The Many Benefits of Aerobic Exercise

Aerobic exercise has many important benefits.  It helps to strengthen your lungs and heart, helps you maintain and lose weight, improve muscle strength, coordination and mobility and helps to reduce cholesterol, blood pressure and body fat.  These activities also increase your metabolism and oxygen to your heart, lungs and muscles which in turn increases your aerobic capacity and gives you more energy.

Aerobic exercise is defined as the continuous use of large muscle groups to a rhythmic pattern.  It includes many different types of activity including brisk walking, swimming, jogging, running, bicycling, cross country skiing as well as more structured forms of aerobic exercises that are often performed at fitness clubs with an instructor such as step aerobic exercise, aerobic dance exercise and water aerobic exercises.  These activities are often performed to music to help keep things interesting as well as keep you on track with your exercising.

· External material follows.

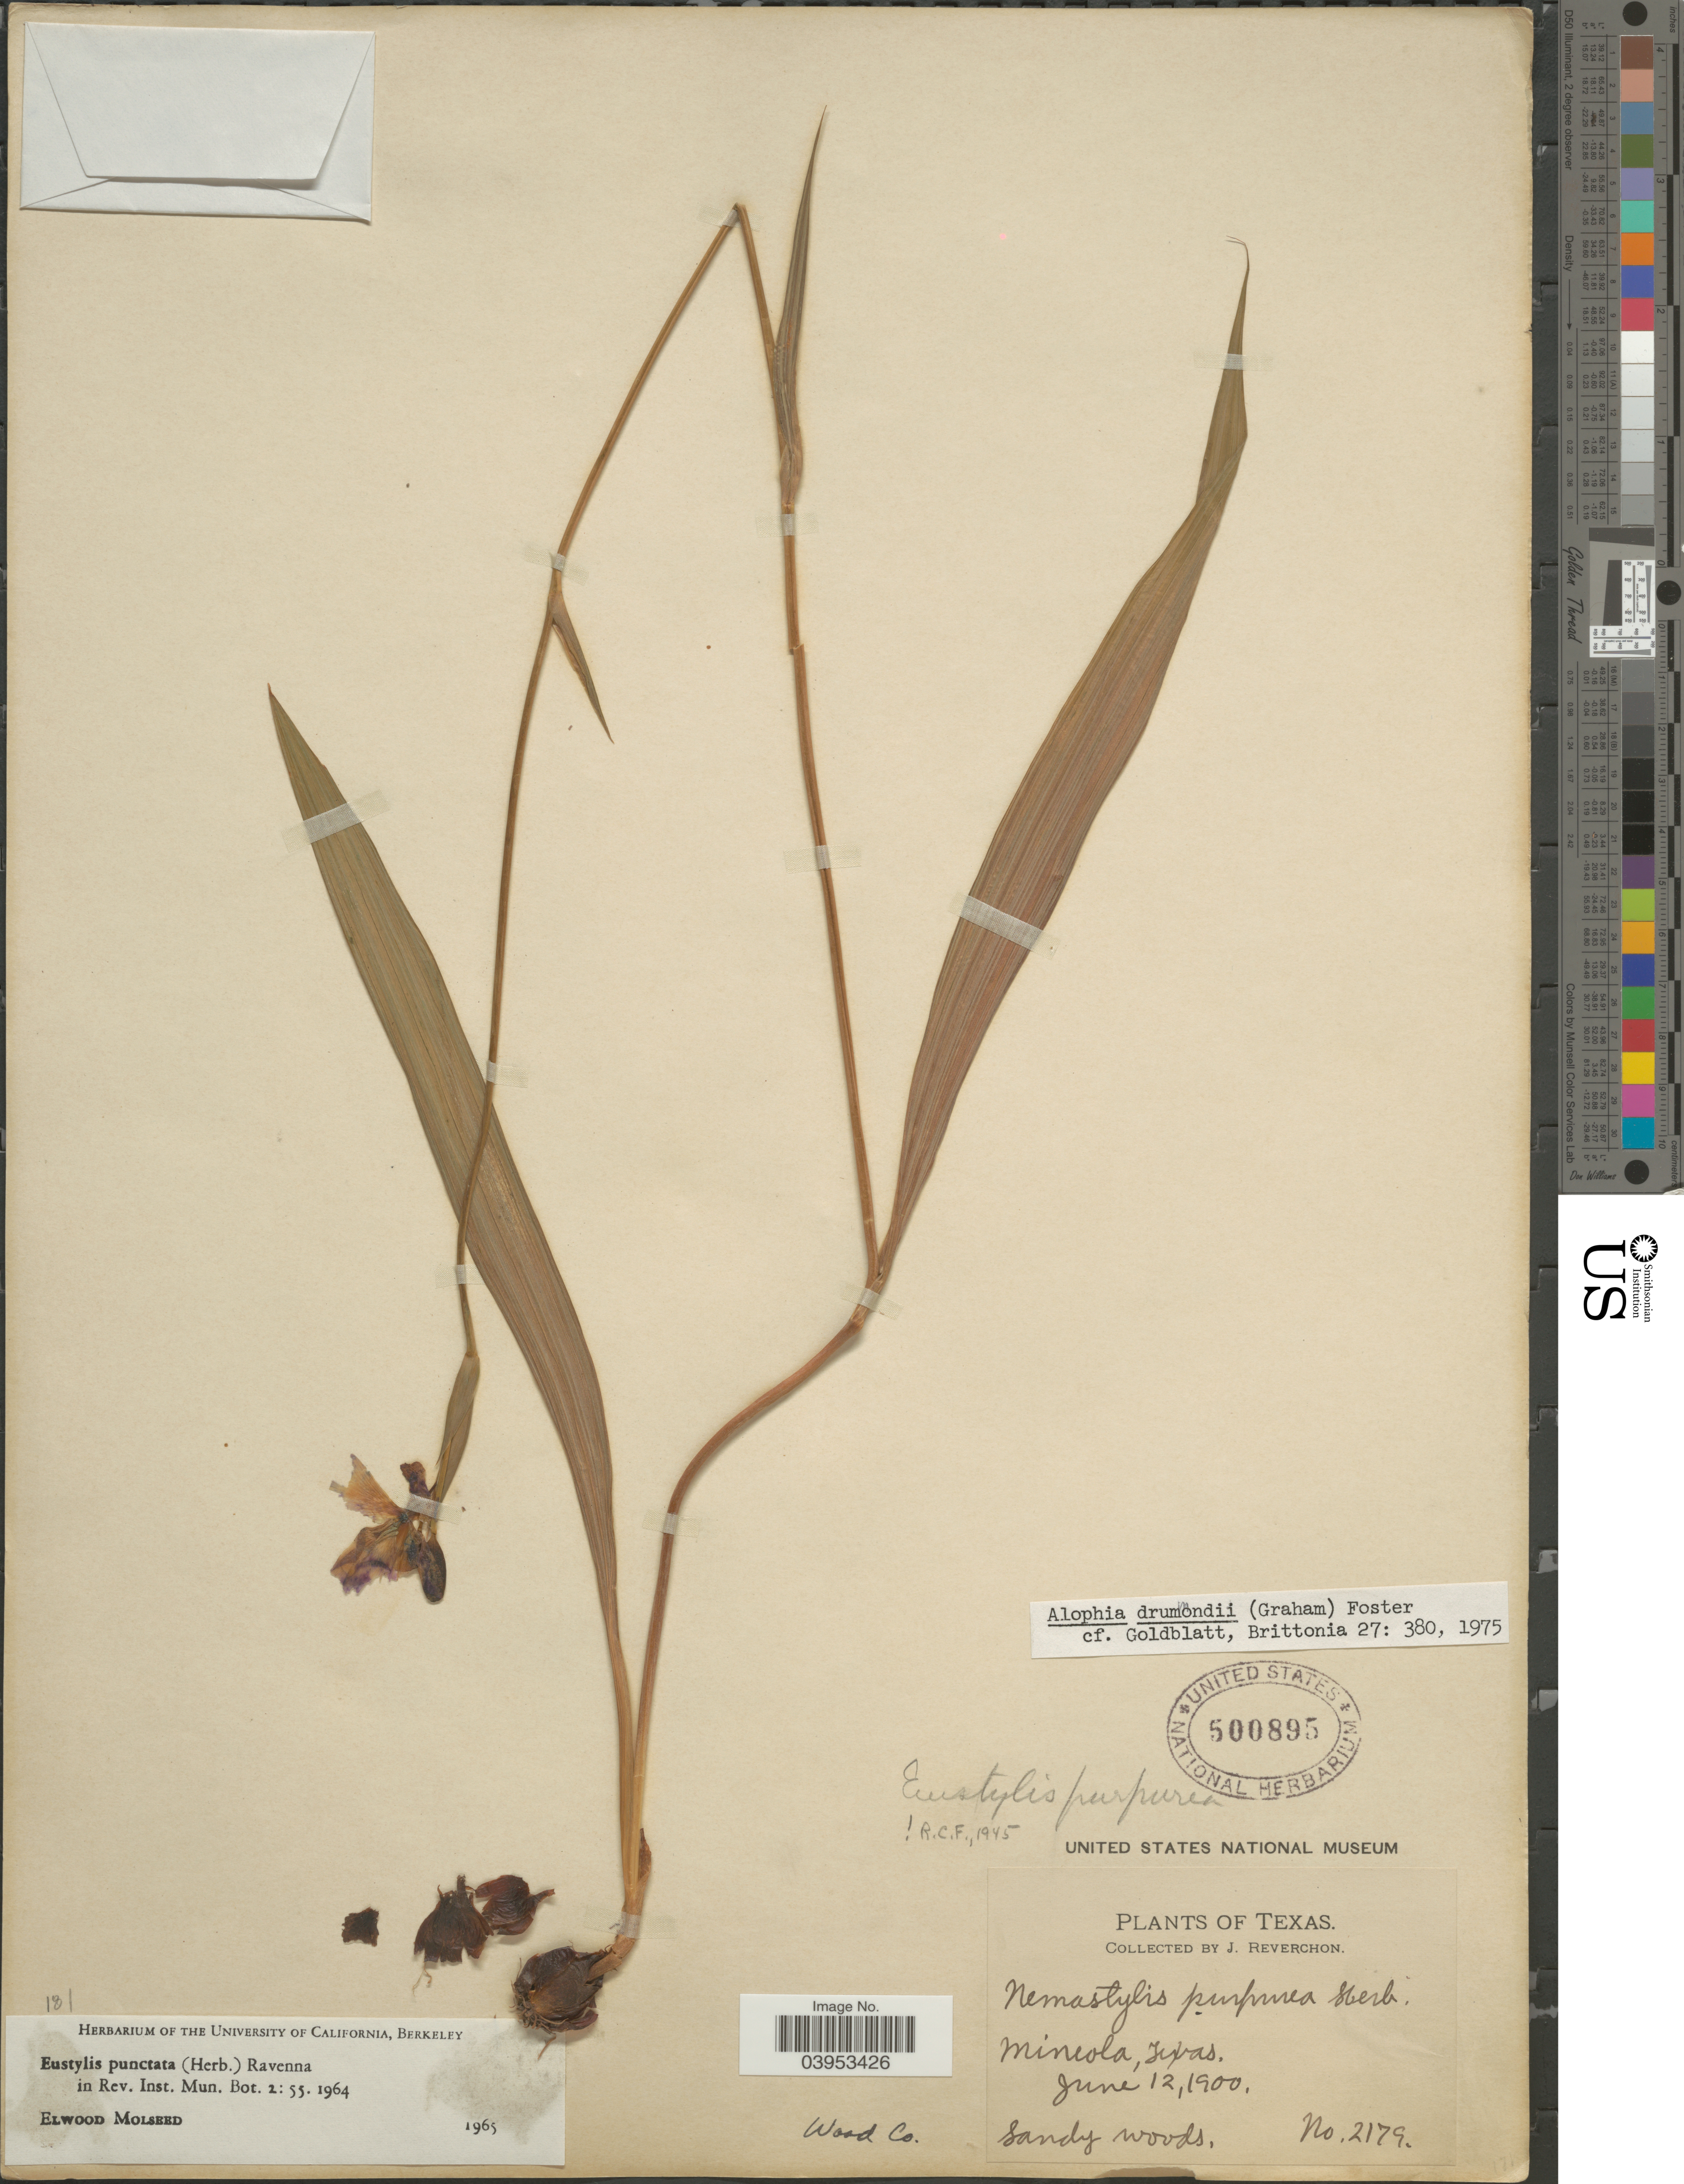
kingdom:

With such a wide variety of exercises and activities as well as intensity levels, almost anyone at any age or fitness level can benefit from performing aerobic exercises.  For a more high intensity workout, jogging or aerobic dance exercise may be the activities of choice.  For a lower impact activity water aerobics exercises are a great choice, particularly for individuals who suffer from back pain, joint problems or are obese.  The water provides added resistance for strengthening muscles without causing any stress to the bones or joints.

In order to find the best aerobic exercise routines or exercises for you, take into account your fitness level and fitness goals.  If you have any health issues you should speak to your health care provider before starting in on any sort of strenuous aerobic and exercise program.  You may also want to consider whether you are interested in joining an aerobics class or whether you prefer to do aerobic exercise on your own.  Many of the aerobics exercises that are performed in a class with an instructor can also be performed at home by watching an aerobic exercise video.

To get the most benefit from aerobic exercise, it is good to vary your routine instead of doing the same exact exercise each time.  Also take into account low intensity versus high intensity aerobic exercises and vary them according to your fitness level and goals.  When you are first starting out you may want to perform workouts of about 20-30 work outs every other day or several times a week.  You can increase the duration, frequency and intensity of your workouts as you become more fit.